## Try it
Reproduce the whole listing, character for character.

## Data for this task
◆ ◆ ◆ ◆ ◆

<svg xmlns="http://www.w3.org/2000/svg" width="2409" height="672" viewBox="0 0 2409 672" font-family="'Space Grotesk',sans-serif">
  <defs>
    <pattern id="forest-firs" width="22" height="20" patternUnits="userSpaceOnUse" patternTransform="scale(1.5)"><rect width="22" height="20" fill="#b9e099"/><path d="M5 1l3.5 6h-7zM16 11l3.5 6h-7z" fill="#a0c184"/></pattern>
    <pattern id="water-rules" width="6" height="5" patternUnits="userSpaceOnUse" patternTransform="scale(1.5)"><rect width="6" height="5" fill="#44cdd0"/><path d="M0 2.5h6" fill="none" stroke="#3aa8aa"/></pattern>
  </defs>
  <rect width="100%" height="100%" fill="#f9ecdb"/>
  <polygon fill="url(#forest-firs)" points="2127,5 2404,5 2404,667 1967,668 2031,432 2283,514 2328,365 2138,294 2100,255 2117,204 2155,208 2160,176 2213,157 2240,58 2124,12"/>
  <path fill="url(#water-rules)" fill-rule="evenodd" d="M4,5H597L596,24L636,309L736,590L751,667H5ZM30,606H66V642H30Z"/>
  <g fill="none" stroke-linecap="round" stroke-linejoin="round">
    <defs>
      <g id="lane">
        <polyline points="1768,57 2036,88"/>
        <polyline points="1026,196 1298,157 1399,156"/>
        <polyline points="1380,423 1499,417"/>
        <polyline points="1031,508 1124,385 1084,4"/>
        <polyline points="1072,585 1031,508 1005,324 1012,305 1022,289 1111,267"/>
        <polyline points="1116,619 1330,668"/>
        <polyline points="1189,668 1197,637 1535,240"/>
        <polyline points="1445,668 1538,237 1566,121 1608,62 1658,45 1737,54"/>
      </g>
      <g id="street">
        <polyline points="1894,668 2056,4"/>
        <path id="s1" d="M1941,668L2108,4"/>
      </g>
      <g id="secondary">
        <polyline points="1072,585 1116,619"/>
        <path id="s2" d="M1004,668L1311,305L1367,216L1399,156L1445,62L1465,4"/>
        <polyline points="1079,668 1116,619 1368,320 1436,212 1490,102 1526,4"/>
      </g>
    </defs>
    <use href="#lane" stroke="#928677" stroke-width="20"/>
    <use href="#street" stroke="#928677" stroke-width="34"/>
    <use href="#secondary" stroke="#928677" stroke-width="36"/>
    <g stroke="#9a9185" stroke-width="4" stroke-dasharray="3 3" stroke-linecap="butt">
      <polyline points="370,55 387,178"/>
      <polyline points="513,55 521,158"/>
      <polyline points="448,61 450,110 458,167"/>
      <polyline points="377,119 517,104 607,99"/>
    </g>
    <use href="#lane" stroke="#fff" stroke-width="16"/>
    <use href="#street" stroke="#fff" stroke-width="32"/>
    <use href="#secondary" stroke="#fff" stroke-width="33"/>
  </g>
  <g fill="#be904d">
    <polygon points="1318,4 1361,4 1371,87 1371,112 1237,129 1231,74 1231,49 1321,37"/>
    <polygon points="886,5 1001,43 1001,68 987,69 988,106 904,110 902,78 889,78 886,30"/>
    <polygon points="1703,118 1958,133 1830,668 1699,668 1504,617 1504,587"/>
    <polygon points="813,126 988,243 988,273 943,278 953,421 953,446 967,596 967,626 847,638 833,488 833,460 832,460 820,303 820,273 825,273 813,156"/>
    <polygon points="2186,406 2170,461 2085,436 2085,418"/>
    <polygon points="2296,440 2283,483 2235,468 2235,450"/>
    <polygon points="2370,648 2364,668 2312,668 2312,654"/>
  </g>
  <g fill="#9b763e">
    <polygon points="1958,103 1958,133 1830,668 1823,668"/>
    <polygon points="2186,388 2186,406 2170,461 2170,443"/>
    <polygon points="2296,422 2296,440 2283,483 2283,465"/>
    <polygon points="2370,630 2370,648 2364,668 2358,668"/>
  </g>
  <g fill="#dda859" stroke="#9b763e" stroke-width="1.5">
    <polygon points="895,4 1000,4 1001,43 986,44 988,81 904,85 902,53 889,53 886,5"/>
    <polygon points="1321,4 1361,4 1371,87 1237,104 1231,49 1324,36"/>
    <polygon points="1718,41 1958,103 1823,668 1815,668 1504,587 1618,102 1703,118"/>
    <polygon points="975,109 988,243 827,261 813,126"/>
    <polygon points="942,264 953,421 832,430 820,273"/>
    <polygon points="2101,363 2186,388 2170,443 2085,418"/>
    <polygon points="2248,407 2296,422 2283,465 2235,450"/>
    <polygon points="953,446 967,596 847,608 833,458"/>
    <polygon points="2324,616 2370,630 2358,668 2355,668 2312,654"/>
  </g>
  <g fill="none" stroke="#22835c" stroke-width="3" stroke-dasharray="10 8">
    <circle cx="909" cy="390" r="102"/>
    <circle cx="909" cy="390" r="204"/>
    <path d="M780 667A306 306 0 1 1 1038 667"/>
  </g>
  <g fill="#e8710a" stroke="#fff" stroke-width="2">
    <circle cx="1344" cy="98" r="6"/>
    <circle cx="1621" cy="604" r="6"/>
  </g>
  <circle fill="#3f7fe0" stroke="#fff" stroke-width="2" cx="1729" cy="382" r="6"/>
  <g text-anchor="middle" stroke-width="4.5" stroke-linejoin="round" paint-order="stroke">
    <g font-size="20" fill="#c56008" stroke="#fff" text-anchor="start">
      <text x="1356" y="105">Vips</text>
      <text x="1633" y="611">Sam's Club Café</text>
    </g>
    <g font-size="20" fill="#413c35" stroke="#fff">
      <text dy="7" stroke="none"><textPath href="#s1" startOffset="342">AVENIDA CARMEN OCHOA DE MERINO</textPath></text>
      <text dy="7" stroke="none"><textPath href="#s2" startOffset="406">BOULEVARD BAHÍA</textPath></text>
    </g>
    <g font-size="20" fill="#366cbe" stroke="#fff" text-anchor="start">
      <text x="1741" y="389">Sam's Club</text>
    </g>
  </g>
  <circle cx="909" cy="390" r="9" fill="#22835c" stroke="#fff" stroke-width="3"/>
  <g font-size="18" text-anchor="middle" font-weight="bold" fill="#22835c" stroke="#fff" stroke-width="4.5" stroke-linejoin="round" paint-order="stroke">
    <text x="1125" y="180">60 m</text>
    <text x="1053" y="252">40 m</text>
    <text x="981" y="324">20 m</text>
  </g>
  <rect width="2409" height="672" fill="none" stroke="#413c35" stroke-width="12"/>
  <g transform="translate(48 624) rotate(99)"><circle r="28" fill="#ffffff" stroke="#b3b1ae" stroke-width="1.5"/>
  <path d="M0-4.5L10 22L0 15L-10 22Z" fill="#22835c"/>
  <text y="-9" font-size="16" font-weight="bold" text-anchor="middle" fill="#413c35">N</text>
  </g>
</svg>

◆ ◆ ◆ ◆ ◆

## Task answer
<svg xmlns="http://www.w3.org/2000/svg" width="2409" height="672" viewBox="0 0 2409 672" font-family="'Space Grotesk',sans-serif">
  <defs>
    <pattern id="forest-firs" width="22" height="20" patternUnits="userSpaceOnUse" patternTransform="scale(1.5)"><rect width="22" height="20" fill="#b9e099"/><path d="M5 1l3.5 6h-7zM16 11l3.5 6h-7z" fill="#a0c184"/></pattern>
    <pattern id="water-rules" width="6" height="5" patternUnits="userSpaceOnUse" patternTransform="scale(1.5)"><rect width="6" height="5" fill="#44cdd0"/><path d="M0 2.5h6" fill="none" stroke="#3aa8aa"/></pattern>
  </defs>
  <rect width="100%" height="100%" fill="#f9ecdb"/>
  <polygon fill="url(#forest-firs)" points="2127,5 2404,5 2404,667 1967,668 2031,432 2283,514 2328,365 2138,294 2100,255 2117,204 2155,208 2160,176 2213,157 2240,58 2124,12"/>
  <path fill="url(#water-rules)" fill-rule="evenodd" d="M4,5H597L596,24L636,309L736,590L751,667H5ZM30,606H66V642H30Z"/>
  <g fill="none" stroke-linecap="round" stroke-linejoin="round">
    <defs>
      <g id="lane">
        <polyline points="1768,57 2036,88"/>
        <polyline points="1026,196 1298,157 1399,156"/>
        <polyline points="1380,423 1499,417"/>
        <polyline points="1031,508 1124,385 1084,4"/>
        <polyline points="1072,585 1031,508 1005,324 1012,305 1022,289 1111,267"/>
        <polyline points="1116,619 1330,668"/>
        <polyline points="1189,668 1197,637 1535,240"/>
        <polyline points="1445,668 1538,237 1566,121 1608,62 1658,45 1737,54"/>
      </g>
      <g id="street">
        <polyline points="1894,668 2056,4"/>
        <path id="s1" d="M1941,668L2108,4"/>
      </g>
      <g id="secondary">
        <polyline points="1072,585 1116,619"/>
        <path id="s2" d="M1004,668L1311,305L1367,216L1399,156L1445,62L1465,4"/>
        <polyline points="1079,668 1116,619 1368,320 1436,212 1490,102 1526,4"/>
      </g>
    </defs>
    <use href="#lane" stroke="#928677" stroke-width="20"/>
    <use href="#street" stroke="#928677" stroke-width="34"/>
    <use href="#secondary" stroke="#928677" stroke-width="36"/>
    <g stroke="#9a9185" stroke-width="4" stroke-dasharray="3 3" stroke-linecap="butt">
      <polyline points="370,55 387,178"/>
      <polyline points="513,55 521,158"/>
      <polyline points="448,61 450,110 458,167"/>
      <polyline points="377,119 517,104 607,99"/>
    </g>
    <use href="#lane" stroke="#fff" stroke-width="16"/>
    <use href="#street" stroke="#fff" stroke-width="32"/>
    <use href="#secondary" stroke="#fff" stroke-width="33"/>
  </g>
  <g fill="#be904d">
    <polygon points="1318,4 1361,4 1371,87 1371,112 1237,129 1231,74 1231,49 1321,37"/>
    <polygon points="886,5 1001,43 1001,68 987,69 988,106 904,110 902,78 889,78 886,30"/>
    <polygon points="1703,118 1958,133 1830,668 1699,668 1504,617 1504,587"/>
    <polygon points="813,126 988,243 988,273 943,278 953,421 953,446 967,596 967,626 847,638 833,488 833,460 832,460 820,303 820,273 825,273 813,156"/>
    <polygon points="2186,406 2170,461 2085,436 2085,418"/>
    <polygon points="2296,440 2283,483 2235,468 2235,450"/>
    <polygon points="2370,648 2364,668 2312,668 2312,654"/>
  </g>
  <g fill="#9b763e">
    <polygon points="1958,103 1958,133 1830,668 1823,668"/>
    <polygon points="2186,388 2186,406 2170,461 2170,443"/>
    <polygon points="2296,422 2296,440 2283,483 2283,465"/>
    <polygon points="2370,630 2370,648 2364,668 2358,668"/>
  </g>
  <g fill="#dda859" stroke="#9b763e" stroke-width="1.5">
    <polygon points="895,4 1000,4 1001,43 986,44 988,81 904,85 902,53 889,53 886,5"/>
    <polygon points="1321,4 1361,4 1371,87 1237,104 1231,49 1324,36"/>
    <polygon points="1718,41 1958,103 1823,668 1815,668 1504,587 1618,102 1703,118"/>
    <polygon points="975,109 988,243 827,261 813,126"/>
    <polygon points="942,264 953,421 832,430 820,273"/>
    <polygon points="2101,363 2186,388 2170,443 2085,418"/>
    <polygon points="2248,407 2296,422 2283,465 2235,450"/>
    <polygon points="953,446 967,596 847,608 833,458"/>
    <polygon points="2324,616 2370,630 2358,668 2355,668 2312,654"/>
  </g>
  <g fill="none" stroke="#22835c" stroke-width="3" stroke-dasharray="10 8">
    <circle cx="909" cy="390" r="102"/>
    <circle cx="909" cy="390" r="204"/>
    <path d="M780 667A306 306 0 1 1 1038 667"/>
  </g>
  <g fill="#e8710a" stroke="#fff" stroke-width="2">
    <circle cx="1344" cy="98" r="6"/>
    <circle cx="1621" cy="604" r="6"/>
  </g>
  <circle fill="#3f7fe0" stroke="#fff" stroke-width="2" cx="1729" cy="382" r="6"/>
  <g text-anchor="middle" stroke-width="4.5" stroke-linejoin="round" paint-order="stroke">
    <g font-size="20" fill="#c56008" stroke="#fff" text-anchor="start">
      <text x="1356" y="105">Vips</text>
      <text x="1633" y="611">Sam's Club Café</text>
    </g>
    <g font-size="20" fill="#413c35" stroke="#fff">
      <text dy="7" stroke="none"><textPath href="#s1" startOffset="342">AVENIDA CARMEN OCHOA DE MERINO</textPath></text>
      <text dy="7" stroke="none"><textPath href="#s2" startOffset="406">BOULEVARD BAHÍA</textPath></text>
    </g>
    <g font-size="20" fill="#366cbe" stroke="#fff" text-anchor="start">
      <text x="1741" y="389">Sam's Club</text>
    </g>
  </g>
  <circle cx="909" cy="390" r="9" fill="#22835c" stroke="#fff" stroke-width="3"/>
  <g font-size="18" text-anchor="middle" font-weight="bold" fill="#22835c" stroke="#fff" stroke-width="4.5" stroke-linejoin="round" paint-order="stroke">
    <text x="1125" y="180">60 m</text>
    <text x="1053" y="252">40 m</text>
    <text x="981" y="324">20 m</text>
  </g>
  <rect width="2409" height="672" fill="none" stroke="#413c35" stroke-width="12"/>
  <g transform="translate(48 624) rotate(99)"><circle r="28" fill="#ffffff" stroke="#b3b1ae" stroke-width="1.5"/>
  <path d="M0-4.5L10 22L0 15L-10 22Z" fill="#22835c"/>
  <text y="-9" font-size="16" font-weight="bold" text-anchor="middle" fill="#413c35">N</text>
  </g>
</svg>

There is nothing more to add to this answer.